EXTRACTED MATERIAL |
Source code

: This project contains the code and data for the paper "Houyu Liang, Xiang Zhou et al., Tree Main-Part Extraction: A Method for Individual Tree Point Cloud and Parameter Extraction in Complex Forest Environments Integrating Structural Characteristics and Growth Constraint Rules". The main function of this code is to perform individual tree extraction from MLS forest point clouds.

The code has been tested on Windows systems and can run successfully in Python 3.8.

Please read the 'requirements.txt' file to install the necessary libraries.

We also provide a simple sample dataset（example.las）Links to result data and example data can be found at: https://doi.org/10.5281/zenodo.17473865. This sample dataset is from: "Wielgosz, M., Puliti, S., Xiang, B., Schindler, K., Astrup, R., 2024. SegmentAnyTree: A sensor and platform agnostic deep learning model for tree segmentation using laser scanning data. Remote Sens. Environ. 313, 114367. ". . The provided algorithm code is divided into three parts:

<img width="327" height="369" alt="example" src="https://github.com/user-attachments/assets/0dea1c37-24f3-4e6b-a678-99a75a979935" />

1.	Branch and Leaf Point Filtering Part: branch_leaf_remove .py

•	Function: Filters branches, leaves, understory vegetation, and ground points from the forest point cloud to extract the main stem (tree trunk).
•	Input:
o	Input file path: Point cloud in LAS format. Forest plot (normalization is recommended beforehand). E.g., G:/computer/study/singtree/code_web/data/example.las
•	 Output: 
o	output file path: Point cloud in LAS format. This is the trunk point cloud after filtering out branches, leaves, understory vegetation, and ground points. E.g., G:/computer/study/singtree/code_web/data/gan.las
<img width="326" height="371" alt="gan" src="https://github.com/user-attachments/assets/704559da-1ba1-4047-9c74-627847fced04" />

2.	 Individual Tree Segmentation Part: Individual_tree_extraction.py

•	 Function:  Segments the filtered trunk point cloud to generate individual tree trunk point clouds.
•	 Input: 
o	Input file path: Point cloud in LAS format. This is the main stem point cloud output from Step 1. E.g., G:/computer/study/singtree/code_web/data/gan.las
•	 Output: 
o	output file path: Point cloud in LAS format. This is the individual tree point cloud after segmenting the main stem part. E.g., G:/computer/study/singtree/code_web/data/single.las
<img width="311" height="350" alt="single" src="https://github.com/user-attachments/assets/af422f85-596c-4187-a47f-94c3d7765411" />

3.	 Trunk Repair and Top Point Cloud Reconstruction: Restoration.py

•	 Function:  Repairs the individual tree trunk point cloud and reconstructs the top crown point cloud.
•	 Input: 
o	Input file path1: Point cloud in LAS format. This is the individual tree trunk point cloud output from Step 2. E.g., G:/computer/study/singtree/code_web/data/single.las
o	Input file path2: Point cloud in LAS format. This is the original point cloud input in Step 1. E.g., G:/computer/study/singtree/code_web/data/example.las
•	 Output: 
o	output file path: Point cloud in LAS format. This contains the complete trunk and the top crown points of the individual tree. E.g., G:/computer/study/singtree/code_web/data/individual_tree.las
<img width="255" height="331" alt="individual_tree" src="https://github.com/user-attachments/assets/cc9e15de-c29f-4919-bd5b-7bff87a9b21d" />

--

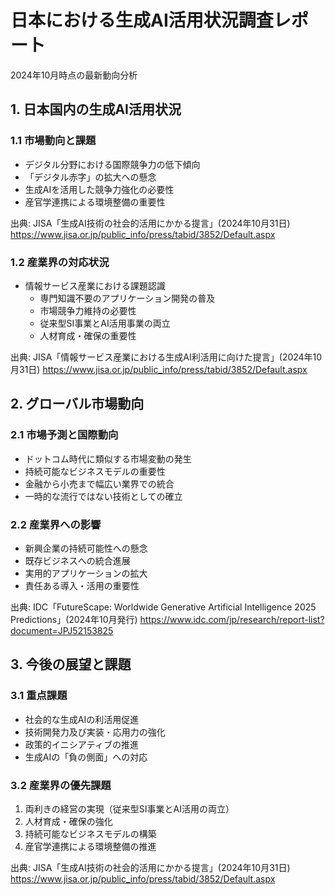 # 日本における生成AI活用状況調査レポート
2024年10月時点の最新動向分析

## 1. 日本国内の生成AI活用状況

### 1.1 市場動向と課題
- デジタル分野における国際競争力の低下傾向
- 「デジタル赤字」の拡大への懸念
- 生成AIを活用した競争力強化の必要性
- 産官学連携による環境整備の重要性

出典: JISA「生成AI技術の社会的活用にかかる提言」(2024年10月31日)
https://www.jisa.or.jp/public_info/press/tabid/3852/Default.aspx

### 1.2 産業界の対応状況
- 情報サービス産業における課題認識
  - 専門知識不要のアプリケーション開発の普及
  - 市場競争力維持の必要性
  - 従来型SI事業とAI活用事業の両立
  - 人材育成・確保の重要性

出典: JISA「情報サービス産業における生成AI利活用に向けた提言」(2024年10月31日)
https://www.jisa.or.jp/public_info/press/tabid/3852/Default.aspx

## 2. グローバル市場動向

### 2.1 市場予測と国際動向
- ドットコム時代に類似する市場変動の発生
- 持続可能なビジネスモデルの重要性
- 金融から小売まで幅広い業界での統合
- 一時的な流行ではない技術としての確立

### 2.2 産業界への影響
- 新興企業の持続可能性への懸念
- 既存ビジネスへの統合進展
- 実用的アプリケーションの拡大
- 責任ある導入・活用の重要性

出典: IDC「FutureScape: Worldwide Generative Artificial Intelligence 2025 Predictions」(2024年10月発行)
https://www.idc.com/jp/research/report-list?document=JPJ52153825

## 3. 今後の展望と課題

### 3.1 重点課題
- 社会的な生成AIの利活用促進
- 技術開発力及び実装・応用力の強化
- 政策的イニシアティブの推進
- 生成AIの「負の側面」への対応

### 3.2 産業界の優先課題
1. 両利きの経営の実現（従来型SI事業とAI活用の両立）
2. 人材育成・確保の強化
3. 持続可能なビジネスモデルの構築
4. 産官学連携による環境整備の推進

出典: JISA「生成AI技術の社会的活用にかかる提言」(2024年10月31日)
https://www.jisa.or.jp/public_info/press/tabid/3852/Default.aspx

WORK TASK |
Scan the listing above for the line that has "- 産官学連携による環境整備の重要性", then copy exactly from that line through the line that has "- 政策的イニシアティブの推進".

THE COMPLETED TASK |
- 産官学連携による環境整備の重要性

出典: JISA「生成AI技術の社会的活用にかかる提言」(2024年10月31日)
https://www.jisa.or.jp/public_info/press/tabid/3852/Default.aspx

### 1.2 産業界の対応状況
- 情報サービス産業における課題認識
  - 専門知識不要のアプリケーション開発の普及
  - 市場競争力維持の必要性
  - 従来型SI事業とAI活用事業の両立
  - 人材育成・確保の重要性

出典: JISA「情報サービス産業における生成AI利活用に向けた提言」(2024年10月31日)
https://www.jisa.or.jp/public_info/press/tabid/3852/Default.aspx

## 2. グローバル市場動向

### 2.1 市場予測と国際動向
- ドットコム時代に類似する市場変動の発生
- 持続可能なビジネスモデルの重要性
- 金融から小売まで幅広い業界での統合
- 一時的な流行ではない技術としての確立

### 2.2 産業界への影響
- 新興企業の持続可能性への懸念
- 既存ビジネスへの統合進展
- 実用的アプリケーションの拡大
- 責任ある導入・活用の重要性

出典: IDC「FutureScape: Worldwide Generative Artificial Intelligence 2025 Predictions」(2024年10月発行)
https://www.idc.com/jp/research/report-list?document=JPJ52153825

## 3. 今後の展望と課題

### 3.1 重点課題
- 社会的な生成AIの利活用促進
- 技術開発力及び実装・応用力の強化
- 政策的イニシアティブの推進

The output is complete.